What is being asked: Scan the records that follow, and whenever a line has the word "version", copy it.

Record extracts:
━━━━━━━━━━

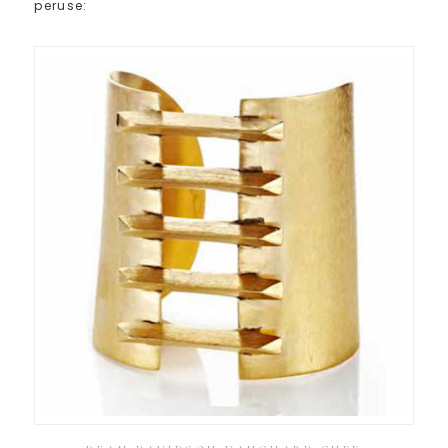
peruse:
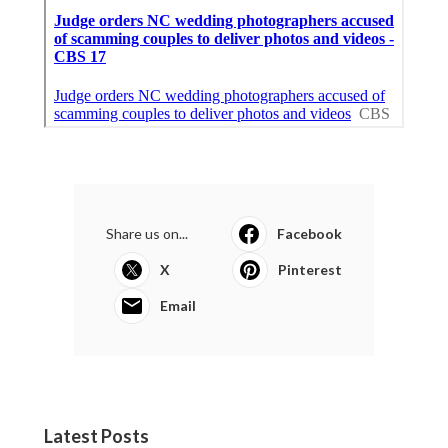
Share us on...
Facebook
X
Pinterest
Email
Latest Posts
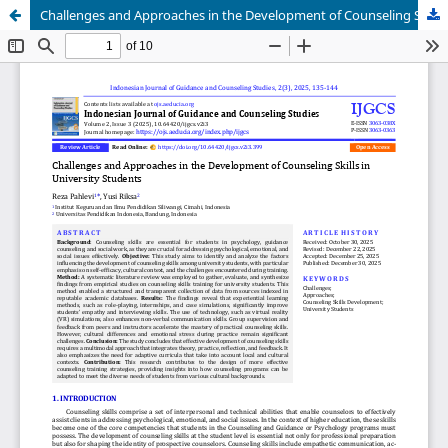
Challenges and Approaches in the Development of Counseling Skills in University Students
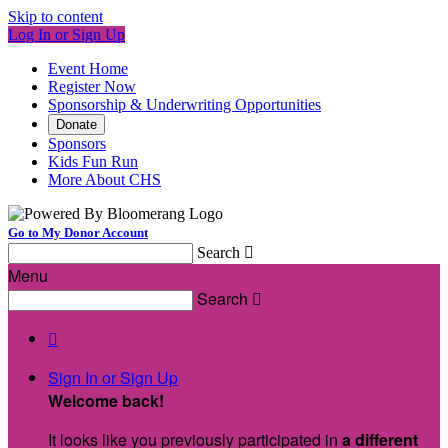
Skip to content
Log In or Sign Up
Event Home
Register Now
Sponsorship & Underwriting Opportunities
Donate
Sponsors
Kids Fun Run
More About CHS
Go to My Donor Account
Search

Menu
Search


Sign In or Sign Up
Welcome back
!
It looks like you previously participated in
a different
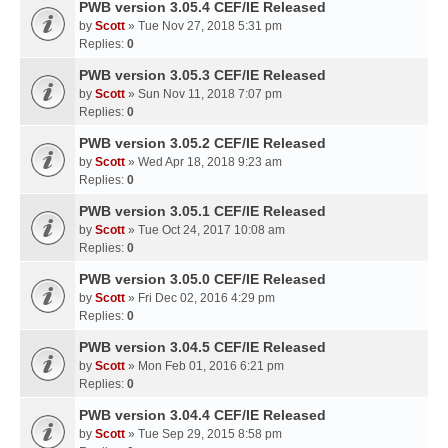
PWB version 3.05.4 CEF/IE Released
by
Scott
» Tue Nov 27, 2018 5:31 pm
Replies:
0
PWB version 3.05.3 CEF/IE Released
by
Scott
» Sun Nov 11, 2018 7:07 pm
Replies:
0
PWB version 3.05.2 CEF/IE Released
by
Scott
» Wed Apr 18, 2018 9:23 am
Replies:
0
PWB version 3.05.1 CEF/IE Released
by
Scott
» Tue Oct 24, 2017 10:08 am
Replies:
0
PWB version 3.05.0 CEF/IE Released
by
Scott
» Fri Dec 02, 2016 4:29 pm
Replies:
0
PWB version 3.04.5 CEF/IE Released
by
Scott
» Mon Feb 01, 2016 6:21 pm
Replies:
0
PWB version 3.04.4 CEF/IE Released
by
Scott
» Tue Sep 29, 2015 8:58 pm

━━━━━━━━━━

Response to this task:
PWB version 3.05.4 CEF/IE Released
PWB version 3.05.3 CEF/IE Released
PWB version 3.05.2 CEF/IE Released
PWB version 3.05.1 CEF/IE Released
PWB version 3.05.0 CEF/IE Released
PWB version 3.04.5 CEF/IE Released
PWB version 3.04.4 CEF/IE Released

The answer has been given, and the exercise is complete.